The thing was maddening that stood before him. Parts were in places that they shouldn’t be; a gleaming white skull with eyes that hung from dangling sockets. It twitched, the entire body caving in on itself. The bent and twisted figure flashed, appearing feet before him, then inches, then whipped behind a tree. Legs were bent backwards atop of hooves that made no sound. When it appeared again, great wings stretched from the ridges of its spine, leather and dark and smothering any light that dared to try to touch them.

Ben screamed, screamed from his belly and scrambled back. He couldn’t let the thing near him, but soon it was above him, jaw unhinged and he realized then it was the skull of a creature, dripping grime and fur as it laughed above him. Black claws sunk into his belly and he watched as it pulled his flesh back in neat strips, bloody pink flesh exposed and blood staining his shirt. Pain exploded behind his skull and between his eyes.
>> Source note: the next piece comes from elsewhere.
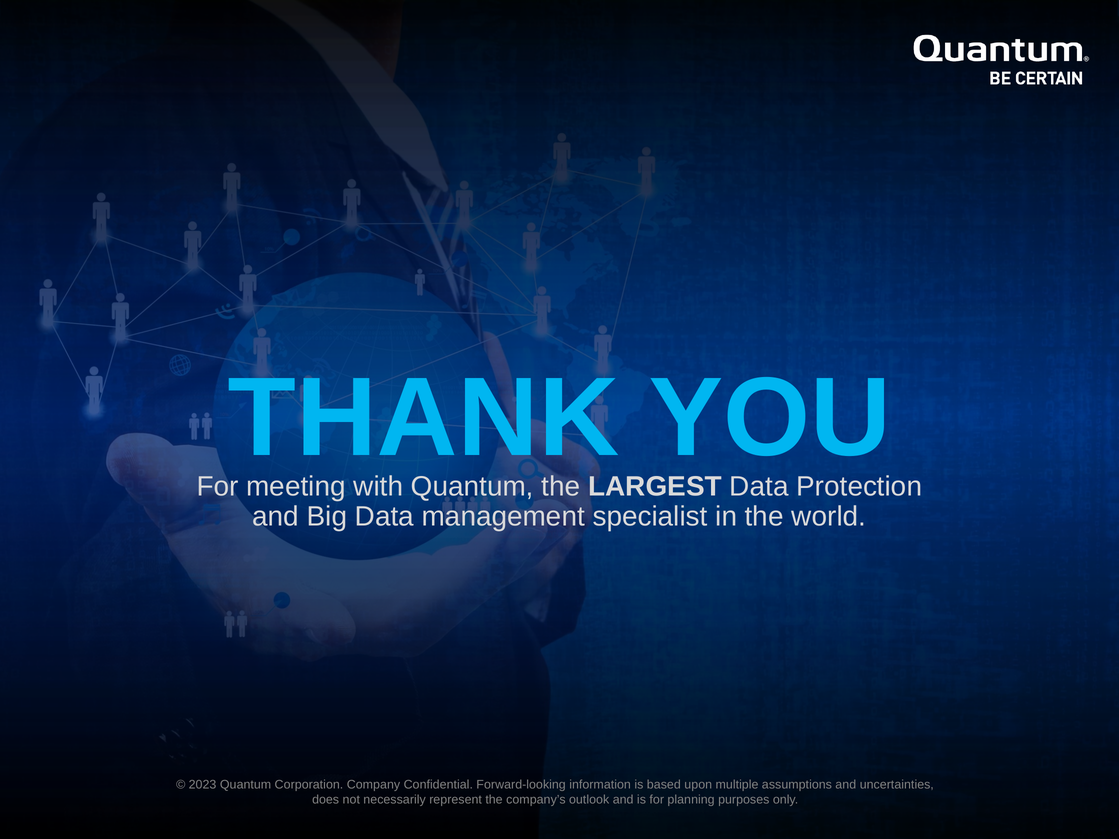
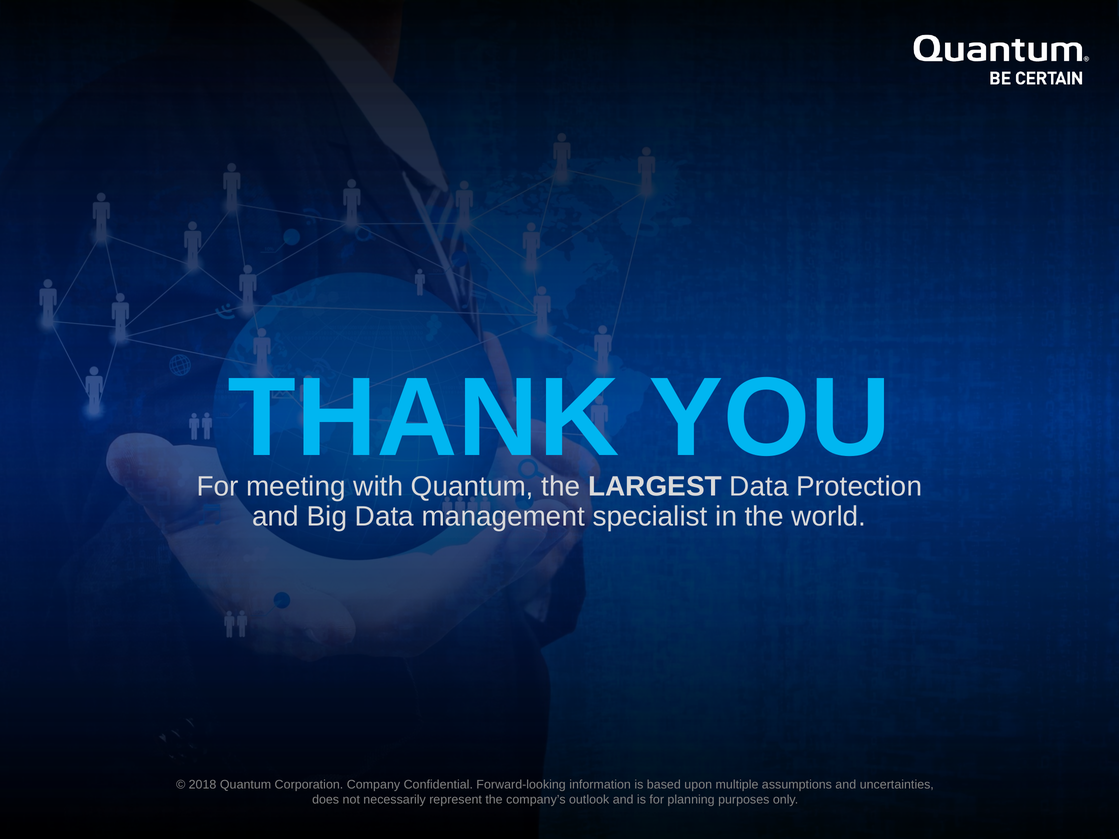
2023: 2023 -> 2018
His friends must be screaming.

Ben turned his gaze to look at them and saw no one. The weight on his chest lifted; when he glanced down at himself, there was no blood, no sign of the creature even once being here.

Ben sat up, gazed at the hoof prints in the dirt. The laughter echoed once more through the forest, bringing a fact to Ben’s mind that twisted his stomach anew.

He had not traveled with friends in this part of the forest.

He had been alone.

The smell hit him once more before Ben stood on shaking legs covered in something wet and began to run.